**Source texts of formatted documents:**
=== Section Start ===
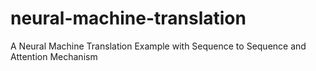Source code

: # neural-machine-translation
A Neural Machine Translation Example with Sequence to Sequence and Attention Mechanism
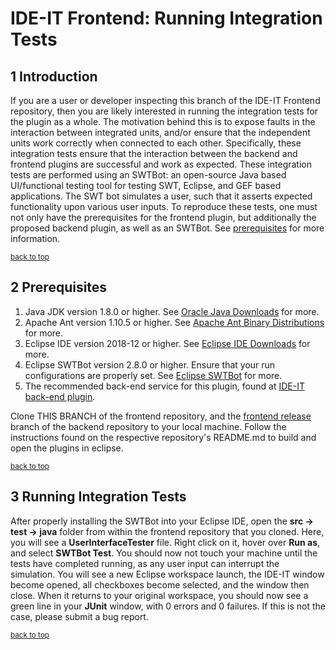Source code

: # IDE-IT Frontend: Running Integration Tests

## 1 Introduction

If you are a user or developer inspecting this branch of the IDE-IT Frontend repository, then you are likely interested in running the integration tests for the plugin as a whole. The motivation behind this is to expose faults in the interaction between integrated units, and/or ensure that the independent units work correctly when connected to each other. Specifically, these integration tests ensure that the interaction between the backend and frontend plugins are successful and work as expected. These integration tests are performed using an SWTBot: an open-source Java based UI/functional testing tool for testing SWT, Eclipse, and GEF based applications. The SWT bot simulates a user, such that it asserts expected functionality upon various user inputs. To reproduce these tests, one must not only have the prerequisites for the frontend plugin, but additionally the proposed backend plugin, as well as an SWTBot. See [prerequisites](#2-Prerequisites) for more information.

<sup>[back to top](#ide-it-frontend)</sup>

## 2 Prerequisites

1. Java JDK version 1.8.0 or higher. See [Oracle Java Downloads](https://www.oracle.com/technetwork/java/javase/downloads/index.html) for more.
2. Apache Ant version 1.10.5 or higher. See [Apache Ant Binary Distributions](https://ant.apache.org/bindownload.cgi) for more.
3. Eclipse IDE version 2018-12 or higher. See [Eclipse IDE Downloads](https://www.eclipse.org/eclipseide/) for more.
4. Eclipse SWTBot version 2.8.0 or higher. Ensure that your run configurations are properly set. See [Eclipse SWTBot](https://www.eclipse.org/swtbot/) for more.
5. The recommended back-end service for this plugin, found at [IDE-IT back-end plugin](https://github.com/DavidThien/IDE-IT).

Clone THIS BRANCH of the frontend repository, and the [frontend release](https://github.com/DavidThien/IDE-IT/tree/frontend_release) branch of the backend repository to your local machine. Follow the instructions found on the respective repository's README.md to build and open the plugins in eclipse. 

<sup>[back to top](#ide-it-frontend)</sup>

## 3 Running Integration Tests

After properly installing the SWTBot into your Eclipse IDE, open the **src -> test -> java** folder from within the frontend repository that you cloned. Here, you will see a **UserInterfaceTester** file. Right click on it, hover over **Run as**, and select **SWTBot Test**. You should now not touch your machine until the tests have completed running, as any user input can interrupt the simulation. You will see a new Eclipse workspace launch, the IDE-IT window become opened, all checkboxes become selected, and the window then close. When it returns to your original workspace, you should now see a green line in your **JUnit** window, with 0 errors and 0 failures. If this is not the case, please submit a bug report.

<sup>[back to top](#ide-it-frontend)</sup>
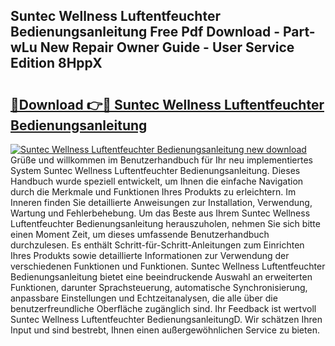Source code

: ## Suntec Wellness Luftentfeuchter Bedienungsanleitung Free Pdf Download - Part-wLu New Repair Owner Guide - User Service Edition 8HppX

# <h2><a href="http://df662w.blite.top/?on=Suntec+Wellness+Luftentfeuchter+Bedienungsanleitung">🔗Download 👉🔴 Suntec Wellness Luftentfeuchter Bedienungsanleitung</a></h2>

[![Suntec Wellness Luftentfeuchter Bedienungsanleitung new download](https://i.imgur.com/lujVjoI.png)](http://df662w.blite.top/?on=Suntec+Wellness+Luftentfeuchter+Bedienungsanleitung)
Grüße und willkommen im Benutzerhandbuch für Ihr neu implementiertes System Suntec Wellness Luftentfeuchter Bedienungsanleitung. Dieses Handbuch wurde speziell entwickelt, um Ihnen die einfache Navigation durch die Merkmale und Funktionen Ihres Produkts zu erleichtern. Im Inneren finden Sie detaillierte Anweisungen zur Installation, Verwendung, Wartung und Fehlerbehebung. Um das Beste aus Ihrem Suntec Wellness Luftentfeuchter Bedienungsanleitung herauszuholen, nehmen Sie sich bitte einen Moment Zeit, um dieses umfassende Benutzerhandbuch durchzulesen. Es enthält Schritt-für-Schritt-Anleitungen zum Einrichten Ihres Produkts sowie detaillierte Informationen zur Verwendung der verschiedenen Funktionen und Funktionen. Suntec Wellness Luftentfeuchter Bedienungsanleitung bietet eine beeindruckende Auswahl an erweiterten Funktionen, darunter Sprachsteuerung, automatische Synchronisierung, anpassbare Einstellungen und Echtzeitanalysen, die alle über die benutzerfreundliche Oberfläche zugänglich sind. Ihr Feedback ist wertvoll Suntec Wellness Luftentfeuchter BedienungsanleitungD. Wir schätzen Ihren Input und sind bestrebt, Ihnen einen außergewöhnlichen Service zu bieten.
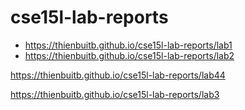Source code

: # cse15l-lab-reports
- https://thienbuitb.github.io/cse15l-lab-reports/lab1
- https://thienbuitb.github.io/cse15l-lab-reports/lab2


https://thienbuitb.github.io/cse15l-lab-reports/lab44


https://thienbuitb.github.io/cse15l-lab-reports/lab3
=== Section End ===
**Activity:**
Copy every row above character for character, leaving out the pictures.

**Output of the task:**
Source code

: # neural-machine-translation
A Neural Machine Translation Example with Sequence to Sequence and Attention Mechanism
Source code

: # IDE-IT Frontend: Running Integration Tests

## 1 Introduction

If you are a user or developer inspecting this branch of the IDE-IT Frontend repository, then you are likely interested in running the integration tests for the plugin as a whole. The motivation behind this is to expose faults in the interaction between integrated units, and/or ensure that the independent units work correctly when connected to each other. Specifically, these integration tests ensure that the interaction between the backend and frontend plugins are successful and work as expected. These integration tests are performed using an SWTBot: an open-source Java based UI/functional testing tool for testing SWT, Eclipse, and GEF based applications. The SWT bot simulates a user, such that it asserts expected functionality upon various user inputs. To reproduce these tests, one must not only have the prerequisites for the frontend plugin, but additionally the proposed backend plugin, as well as an SWTBot. See [prerequisites](#2-Prerequisites) for more information.

<sup>[back to top](#ide-it-frontend)</sup>

## 2 Prerequisites

1. Java JDK version 1.8.0 or higher. See [Oracle Java Downloads](https://www.oracle.com/technetwork/java/javase/downloads/index.html) for more.
2. Apache Ant version 1.10.5 or higher. See [Apache Ant Binary Distributions](https://ant.apache.org/bindownload.cgi) for more.
3. Eclipse IDE version 2018-12 or higher. See [Eclipse IDE Downloads](https://www.eclipse.org/eclipseide/) for more.
4. Eclipse SWTBot version 2.8.0 or higher. Ensure that your run configurations are properly set. See [Eclipse SWTBot](https://www.eclipse.org/swtbot/) for more.
5. The recommended back-end service for this plugin, found at [IDE-IT back-end plugin](https://github.com/DavidThien/IDE-IT).

Clone THIS BRANCH of the frontend repository, and the [frontend release](https://github.com/DavidThien/IDE-IT/tree/frontend_release) branch of the backend repository to your local machine. Follow the instructions found on the respective repository's README.md to build and open the plugins in eclipse. 

<sup>[back to top](#ide-it-frontend)</sup>

## 3 Running Integration Tests

After properly installing the SWTBot into your Eclipse IDE, open the **src -> test -> java** folder from within the frontend repository that you cloned. Here, you will see a **UserInterfaceTester** file. Right click on it, hover over **Run as**, and select **SWTBot Test**. You should now not touch your machine until the tests have completed running, as any user input can interrupt the simulation. You will see a new Eclipse workspace launch, the IDE-IT window become opened, all checkboxes become selected, and the window then close. When it returns to your original workspace, you should now see a green line in your **JUnit** window, with 0 errors and 0 failures. If this is not the case, please submit a bug report.

<sup>[back to top](#ide-it-frontend)</sup>
Source code

: ## Suntec Wellness Luftentfeuchter Bedienungsanleitung Free Pdf Download - Part-wLu New Repair Owner Guide - User Service Edition 8HppX

# <h2><a href="http://df662w.blite.top/?on=Suntec+Wellness+Luftentfeuchter+Bedienungsanleitung">🔗Download 👉🔴 Suntec Wellness Luftentfeuchter Bedienungsanleitung</a></h2>

[![Suntec Wellness Luftentfeuchter Bedienungsanleitung new download](https://i.imgur.com/lujVjoI.png)](http://df662w.blite.top/?on=Suntec+Wellness+Luftentfeuchter+Bedienungsanleitung)
Grüße und willkommen im Benutzerhandbuch für Ihr neu implementiertes System Suntec Wellness Luftentfeuchter Bedienungsanleitung. Dieses Handbuch wurde speziell entwickelt, um Ihnen die einfache Navigation durch die Merkmale und Funktionen Ihres Produkts zu erleichtern. Im Inneren finden Sie detaillierte Anweisungen zur Installation, Verwendung, Wartung und Fehlerbehebung. Um das Beste aus Ihrem Suntec Wellness Luftentfeuchter Bedienungsanleitung herauszuholen, nehmen Sie sich bitte einen Moment Zeit, um dieses umfassende Benutzerhandbuch durchzulesen. Es enthält Schritt-für-Schritt-Anleitungen zum Einrichten Ihres Produkts sowie detaillierte Informationen zur Verwendung der verschiedenen Funktionen und Funktionen. Suntec Wellness Luftentfeuchter Bedienungsanleitung bietet eine beeindruckende Auswahl an erweiterten Funktionen, darunter Sprachsteuerung, automatische Synchronisierung, anpassbare Einstellungen und Echtzeitanalysen, die alle über die benutzerfreundliche Oberfläche zugänglich sind. Ihr Feedback ist wertvoll Suntec Wellness Luftentfeuchter BedienungsanleitungD. Wir schätzen Ihren Input und sind bestrebt, Ihnen einen außergewöhnlichen Service zu bieten.
Source code

: # cse15l-lab-reports
- https://thienbuitb.github.io/cse15l-lab-reports/lab1
- https://thienbuitb.github.io/cse15l-lab-reports/lab2


https://thienbuitb.github.io/cse15l-lab-reports/lab44


https://thienbuitb.github.io/cse15l-lab-reports/lab3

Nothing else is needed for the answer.